PROBLEM DESCRIPTION: Apart from the pictures, output all of the records exactly.

——

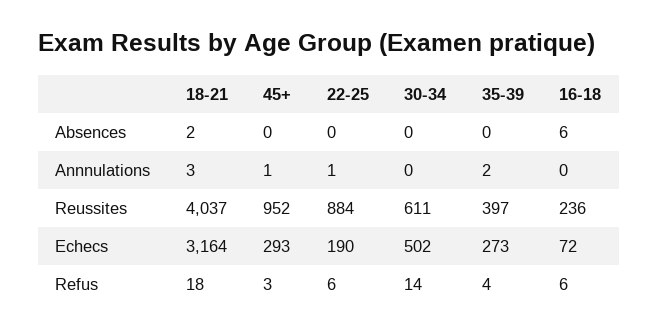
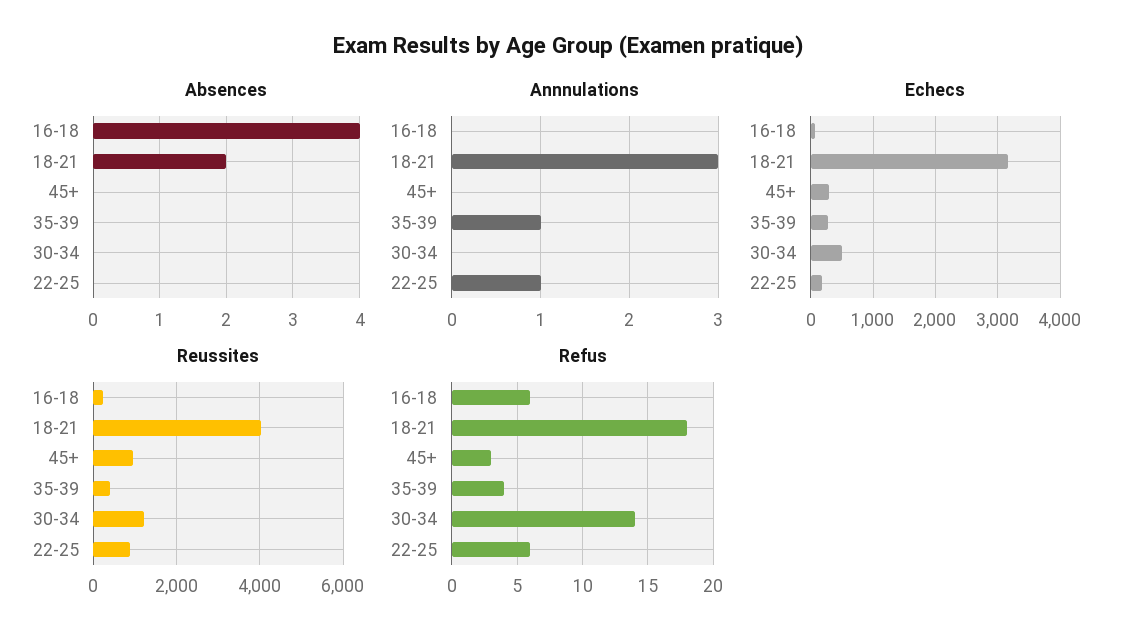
  {
    "Absences": {
      "18-21": 2,
      "45+": 0,
      "22-25": 0,
      "30-34": 0,
      "35-39": 0,
-     "16-18": 6
+     "16-18": 4
    },
    "Annnulations": {
      "18-21": 3,
-     "45+": 1,
+     "45+": 0,
      "22-25": 1,
      "30-34": 0,
-     "35-39": 2,
+     "35-39": 1,
      "16-18": 0
    },
    "Reussites": {
      "18-21": 4037,
      "45+": 952,
      "22-25": 884,
-     "30-34": 611,
+     "30-34": 1200,
      "35-39": 397,
      "16-18": 236
    },
    "Echecs": {
      "18-21": 3164,
      "45+": 293,
      "22-25": 190,
      "30-34": 502,
      "35-39": 273,
      "16-18": 72
    },
    "Refus": {
      "18-21": 18,
      "45+": 3,
      "22-25": 6,
      "30-34": 14,
      "35-39": 4,
      "16-18": 6
    }
  }

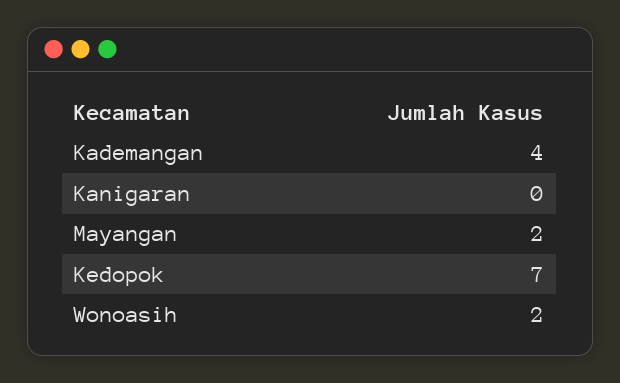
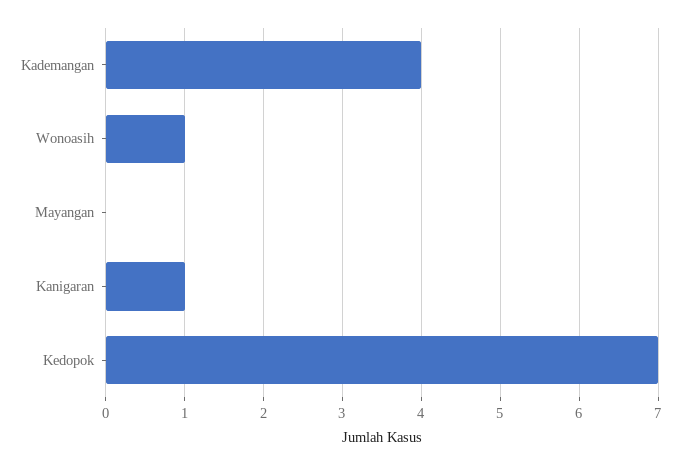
  {
    "Kademangan": 4,
-   "Kanigaran": 0,
+   "Kanigaran": 1,
-   "Mayangan": 2,
+   "Mayangan": 0,
    "Kedopok": 7,
-   "Wonoasih": 2
+   "Wonoasih": 1
  }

——

OUTPUT FOR THIS EXERCISE:
  {
    "Absences": {
      "18-21": 2,
      "45+": 0,
      "22-25": 0,
      "30-34": 0,
      "35-39": 0,
-     "16-18": 6
+     "16-18": 4
    },
    "Annnulations": {
      "18-21": 3,
-     "45+": 1,
+     "45+": 0,
      "22-25": 1,
      "30-34": 0,
-     "35-39": 2,
+     "35-39": 1,
      "16-18": 0
    },
    "Reussites": {
      "18-21": 4037,
      "45+": 952,
      "22-25": 884,
-     "30-34": 611,
+     "30-34": 1200,
      "35-39": 397,
      "16-18": 236
    },
    "Echecs": {
      "18-21": 3164,
      "45+": 293,
      "22-25": 190,
      "30-34": 502,
      "35-39": 273,
      "16-18": 72
    },
    "Refus": {
      "18-21": 18,
      "45+": 3,
      "22-25": 6,
      "30-34": 14,
      "35-39": 4,
      "16-18": 6
    }
  }

  {
    "Kademangan": 4,
-   "Kanigaran": 0,
+   "Kanigaran": 1,
-   "Mayangan": 2,
+   "Mayangan": 0,
    "Kedopok": 7,
-   "Wonoasih": 2
+   "Wonoasih": 1
  }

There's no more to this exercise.